I don't think I really need the advanced merging capabilities of Arch, but the distributed-repository aspect is pretty interesting. I have a single private client for whom I've written some web applications, and until recently there was no secure network access between the client site and mine. This meant that managing changes to the on-site code, or distributing new code, was really a pain (burn a CD, truck-net down to the client, etc). Now I've arranged secure network access, so I was planning to set up a CVS or svn repository. But the idea of keeping a repository at *both* sites and propagating changesets at will is seductive. (Though it occurs to me that there could be potential to shoot big old holes in my feet, too.)

So I really wanted to like Arch, but I really didn't. The main reasons for that are, first, Arch has what seems to me an unnecessarily complex command set, and it's hard to ignore parts of it that you don't (think you) need. And second, Arch likes to give things (like repositories and projects) really-really--long-names--with-different-components--delimited--by-hyphens. I didn't really get the need for that, and it really annoyed me after only a short while. Also, like svn, it's necessary to set up a repository outside the tree being managed, although Arch does allow immediate commits from an imported tree. So it pretty much fixed the things about svn that annoy me, but annoyed me with some other stuff.

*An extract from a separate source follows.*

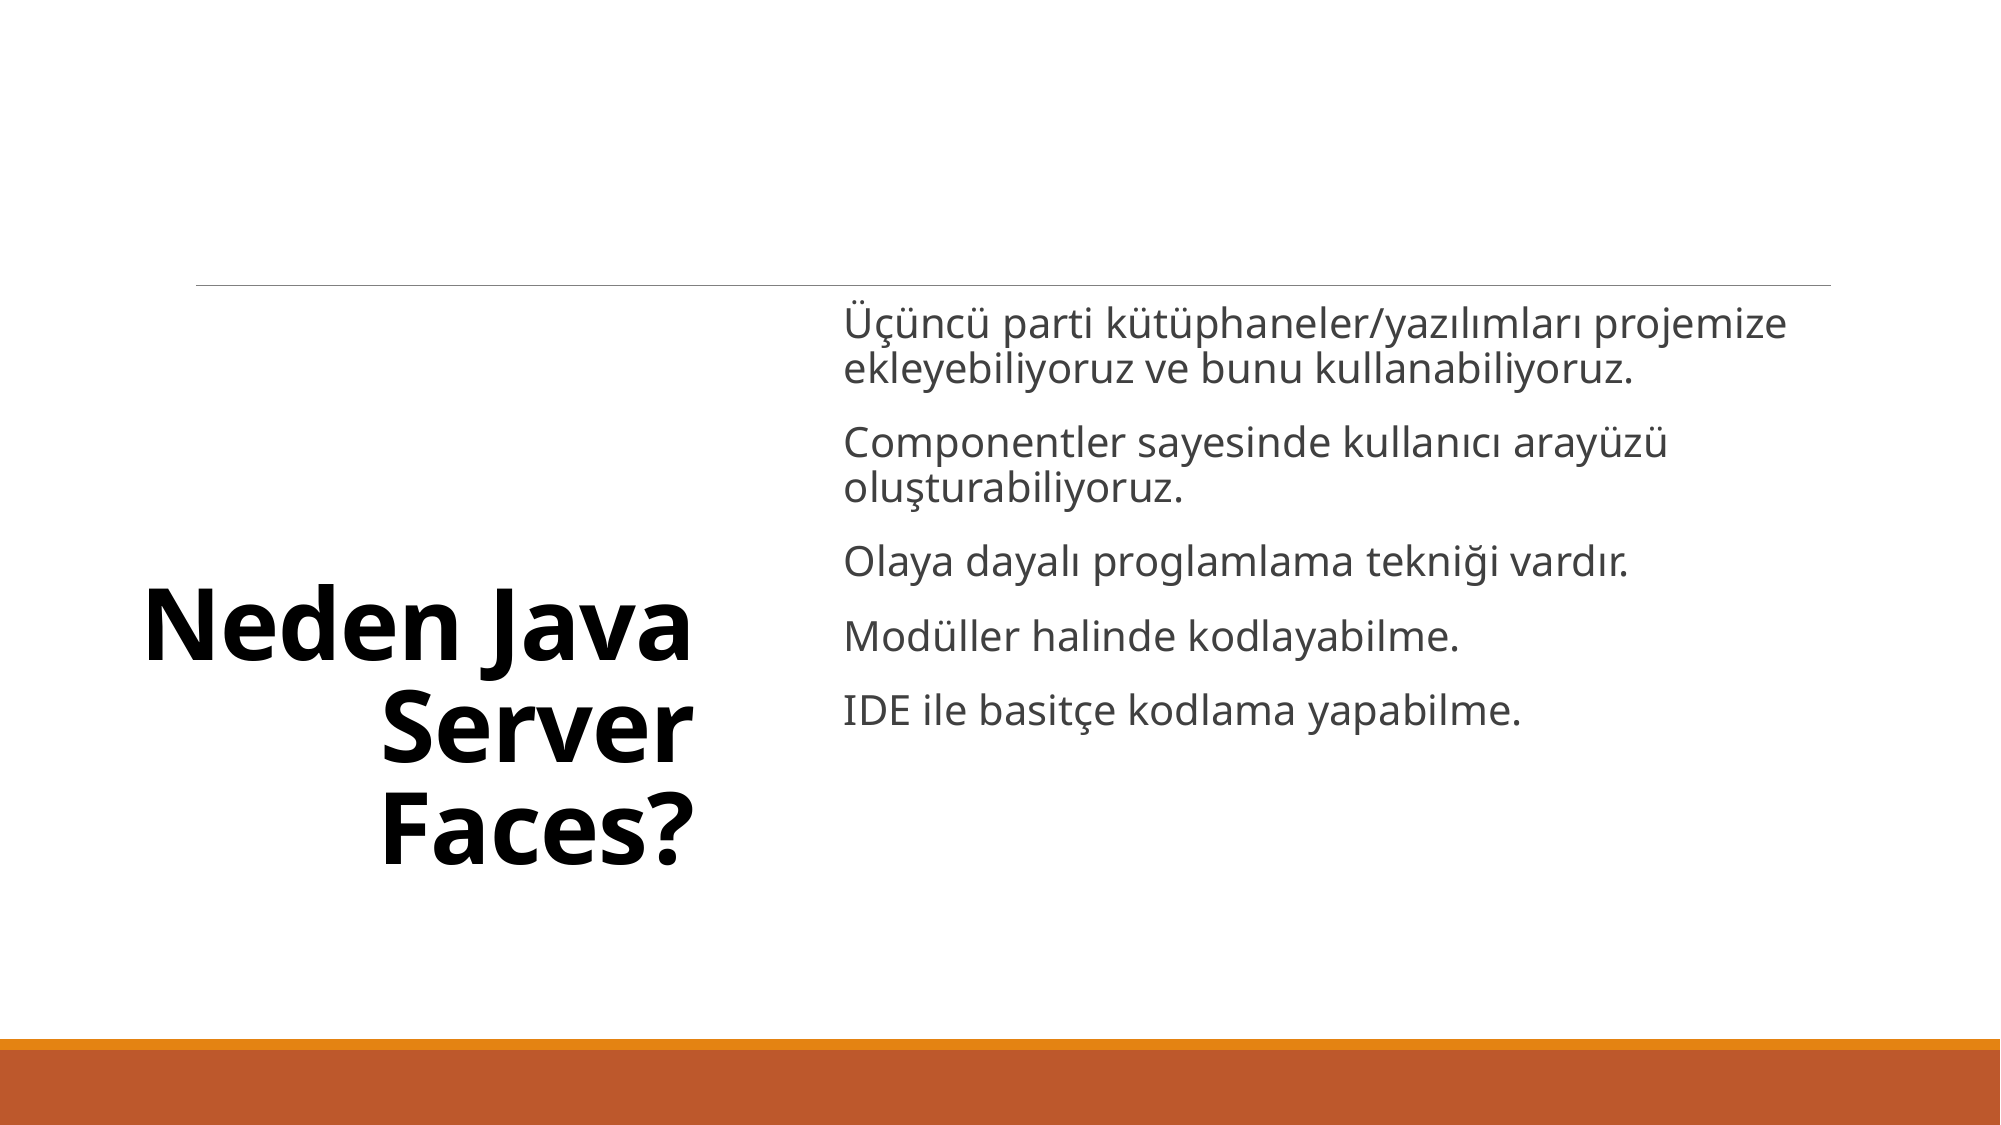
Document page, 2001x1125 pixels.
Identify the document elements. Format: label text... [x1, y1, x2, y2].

title Neden Java Server Faces? [105, 105, 711, 1013]
list Üçüncü parti kütüphaneler/yazılımları projemize ekleyebiliyoruz ve bunu kullanabiliyoruz. Componentler sayesinde kullanıcı arayüzü oluşturabiliyoruz. Olaya dayalı proglamlama tekniği vardır. Modüller halinde kodlayabilme. IDE ile basitçe kodlama yapabilme. [829, 98, 1826, 1013]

Then, more or less at random, I ran across a reference to darcs.

+ Darcs

As far as I can tell, the working models behind Arch and darcs are very similar. Darcs is apparently based on an "algebra of patches", and is implemented in Haskell http://www.haskell.org, which gives me a little thrill :-) But conceptually, it seems pretty similar to Arch, in that you "record" change-sets, rather then snapshotting a project. And darcs is fully distributed, and all repositories are co-equal.

In execution, darcs really wins. For example, importing a project into an Arch repository is a lengthy affair, requiring a number of commands that don't make intuitive sense to me. You have to create a project, manually add files and directories (there doesn't seem to be a recursive add command in Arch), create a log file manually, edit the logfile, and commit changes -- just to get your freakin' code into the repository. Darcs, on the other hand, gets the job done in three commands: initialize, recursive add, commit. And a trivial shellscript automates that process in short order.

Furthermore, darcs doesn't require any repository outside the tree being managed: the repository lives in a _darcs directory created at the root of the tree, and *only* there. So un-darcsifying a project is simple: move the _darcs dir away.

Because of the self-contained repository, darcs doesn't need complicated branching commands. You wanna branch? Make a copy of your source tree, and you're done. You can push patches between local source trees using exactly the same commands you would use to push patches to remote repositories.

Darcs is very clean and nice, and I think I'll stick with it for a while.